*実施する作業:*
(A) 本文の「特に、ジャンボジェット滑走路」から「ぶっちゃけ、これで困るのは、軍用の超大型機の開発、製造である。」まで、両端の語句も含めて一字一句そのまま書き写してください。
(B) 次の記述(i)〜(iii)は本文の内容と合っていますか。それぞれ「はい」か「いいえ」で答え、判断の決め手となる本文の語句をそのまま引用してください。(i) 中型機は地方空港の滑走路で離着陸できる。(ii) ボーイングの売上のうち軍需が占めるのは2割である。(iii) 重量当たりの燃費では、ジャンボジェットの方が中型機より優れている。

*文書本文:*
========

船舶と違って、航空機は大型化すれば物流コストが比例的に下がるって簡単な話じゃないから…。
特に、ジャンボジェット滑走路も大型滑走路が必要なので、どうしても着陸できる空港に制限があるなど、運用面の制約もあるし、席数が多いが故に、空席リスクも高い。
対して中型機は地方空港のショボい滑走路で離着陸できるから、「ポイント・トゥ・ポイント」と記事で称された運用が可能だし、席数もそこそこだから、空席リスクも抑えられる。
何より、価格面でも、重量当たりの燃費でも、中型機の方が優れているのだから、原油高に苦しんだ記憶も新しい航空会社にとって、ジャンボジェットを中型機に置き換える、と言うは妥当な判断だろう。
ぶっちゃけ、これで困るのは、軍用の超大型機の開発、製造である。
エアバスボーイングも、元々は軍需企業であり、大型輸送機や爆撃機を開発、製造している。
例えばボーイングは売上の3割、エアバスは2割が軍需である。*1
これでも、民需としての旅客機を製造しているから、この程度*2だけれど、軍事用に転用できたジャンボジェットの民需が無くなれば、ジャンボジェットに相当する大型機は軍需専用になる。

========

*提供データ:*
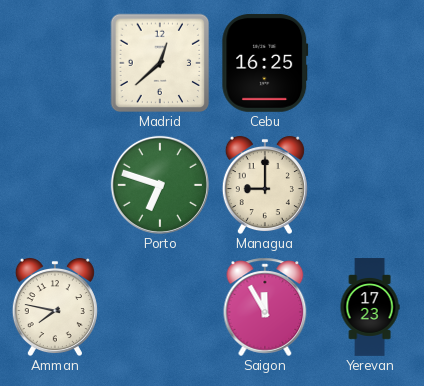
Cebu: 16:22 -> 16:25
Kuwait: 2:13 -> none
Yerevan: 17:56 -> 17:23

========

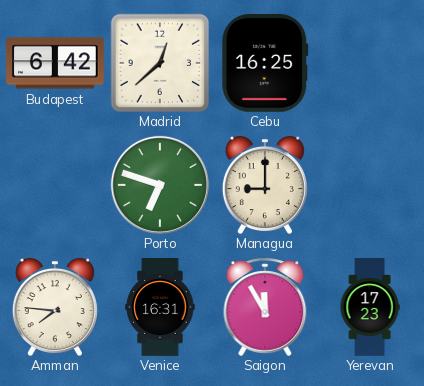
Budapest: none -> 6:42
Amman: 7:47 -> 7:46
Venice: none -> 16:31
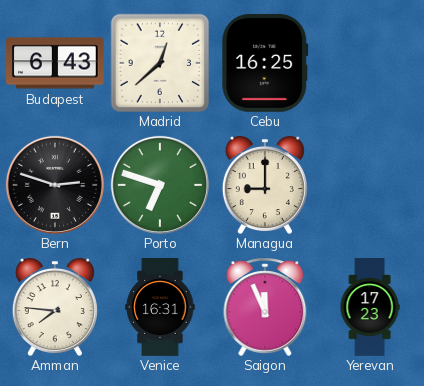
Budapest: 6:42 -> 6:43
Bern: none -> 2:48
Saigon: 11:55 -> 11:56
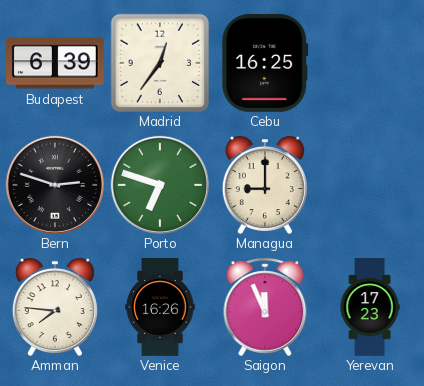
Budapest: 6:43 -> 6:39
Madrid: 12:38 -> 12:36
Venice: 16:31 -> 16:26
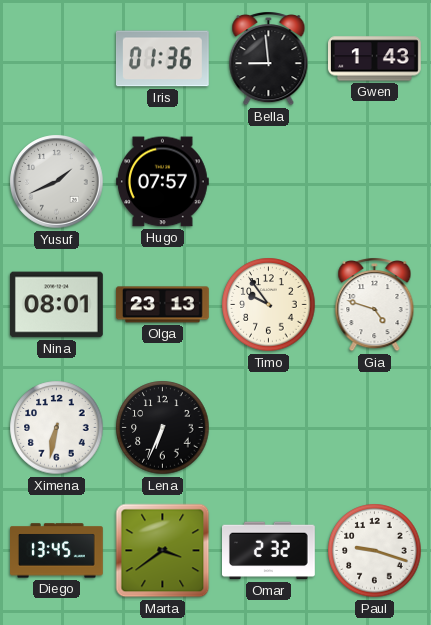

========

*回答一覧:*
(A)
特に、ジャンボジェット滑走路も大型滑走路が必要なので、どうしても着陸できる空港に制限があるなど、運用面の制約もあるし、席数が多いが故に、空席リスクも高い。
対して中型機は地方空港のショボい滑走路で離着陸できるから、「ポイント・トゥ・ポイント」と記事で称された運用が可能だし、席数もそこそこだから、空席リスクも抑えられる。
何より、価格面でも、重量当たりの燃費でも、中型機の方が優れているのだから、原油高に苦しんだ記憶も新しい航空会社にとって、ジャンボジェットを中型機に置き換える、と言うは妥当な判断だろう。
ぶっちゃけ、これで困るのは、軍用の超大型機の開発、製造である。

(B)
(i) はい。「対して中型機は地方空港のショボい滑走路で離着陸できる」
(ii) いいえ。「例えばボーイングは売上の3割、エアバスは2割が軍需である。」
(iii) いいえ。「重量当たりの燃費でも、中型機の方が優れている」